En cela, “l’alliance du nucléaire” lancée par le président Macron, présentée comme “l’un des nombreux outils permettant […] de garantir la sécurité de l’approvisionnement”, pourrait être bien reçue par les Français. De même, selon l’Eurobaromètre de février 20235, 75 % des Européens, et 70 % des Français, considéraient le plan REPowerEU de la Commission comme “une bonne chose”. 

Conclusion

Au bout du compte, cette étude montre que les Français veulent en majorité sortir des énergies fossiles, privilégient très légèrement les énergies renouvelables par rapport au nucléaire, mais ne veulent globalement pas financer davantage la transition par l’impôt. Ils veulent d’abord que la France soit plus autonome en matière énergétique mais espèrent bien se coordonner avec leurs alliés. Ces orientations ne font pas l’unanimité et une minorité non négligeable reste favorable aux énergies fossiles et n’a pas d’opposition de principe au commerce avec des puissances autoritaires.

Concluons sur la place de la France dans l’Union. Le dernier Eurobaromètre de mars 20236 fait ressortir deux faits majeurs : 

  • 86 % des Européens en moyenne pensent que l’Union devrait investir massivement dans les énergies renouvelables. 80 % des Français pensent de même, ce qui en fait le 21e pays sur 27.
  • Pour 84 % des Européens, il faut réduire notre dépendance à l’égard des sources russes d’approvisionnement énergétique dès que possible. C’est le cas de 79 % des Français, ce qui les place à la 20e place sur 27.
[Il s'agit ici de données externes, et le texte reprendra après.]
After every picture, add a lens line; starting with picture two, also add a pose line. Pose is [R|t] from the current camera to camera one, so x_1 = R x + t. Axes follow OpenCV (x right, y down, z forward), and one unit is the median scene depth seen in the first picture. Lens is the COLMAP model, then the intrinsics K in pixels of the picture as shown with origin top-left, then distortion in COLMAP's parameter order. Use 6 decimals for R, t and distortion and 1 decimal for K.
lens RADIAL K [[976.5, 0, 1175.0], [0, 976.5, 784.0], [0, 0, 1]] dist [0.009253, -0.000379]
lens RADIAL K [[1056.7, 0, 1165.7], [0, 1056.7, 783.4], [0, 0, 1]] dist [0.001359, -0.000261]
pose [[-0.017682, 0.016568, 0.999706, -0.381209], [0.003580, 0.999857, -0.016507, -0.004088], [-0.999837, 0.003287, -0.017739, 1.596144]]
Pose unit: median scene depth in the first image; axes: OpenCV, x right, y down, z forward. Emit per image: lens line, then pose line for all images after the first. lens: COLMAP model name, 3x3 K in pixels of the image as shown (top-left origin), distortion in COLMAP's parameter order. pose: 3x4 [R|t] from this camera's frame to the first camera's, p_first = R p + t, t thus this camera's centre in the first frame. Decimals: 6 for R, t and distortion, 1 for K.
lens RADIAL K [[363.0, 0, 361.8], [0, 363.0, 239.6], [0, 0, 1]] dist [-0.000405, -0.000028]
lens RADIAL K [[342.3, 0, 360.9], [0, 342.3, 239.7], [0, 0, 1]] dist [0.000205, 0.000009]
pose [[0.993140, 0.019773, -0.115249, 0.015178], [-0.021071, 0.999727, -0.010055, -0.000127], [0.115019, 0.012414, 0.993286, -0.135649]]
En somme, les Français sont très majoritairement favorables à la sortie des énergies fossiles (a fortiori provenant de Russie), au profit des énergies renouvelables, mais globalement beaucoup moins que leurs partenaires européens.

Sources
  1. « Les Français et la sécurité énergétique », étude menée par Kantar Public pour Nuances d’avenir et publiée en mars 2023. L’étude a été réalisée auprès d’un échantillon de 1000 adultes représentatifs de la population française, selon la méthode des quotas (sexe, âge, CSP) et avec une stratification par région, du 6 au 8 mars 2023.
  2. https://www.lemonde.fr/planete/article/2022/11/24/renouvelables-la-france-devra-debourser-plusieurs-centaines-de-millions-d-euros-pour-ne-pas-avoir-atteint-ses-objectifs_6151464_3244.html
  3. https://www.rte-france.com/analyses-tendances-et-prospectives/bilan-previsionnel-2050-futurs-energetiques
  4. Ceci cependant sans intégrer les autres coûts associés à la production des énergies renouvelables, tels que le stockage et le transport, qui aboutissent à un coût total plus élevé que pour le nucléaire.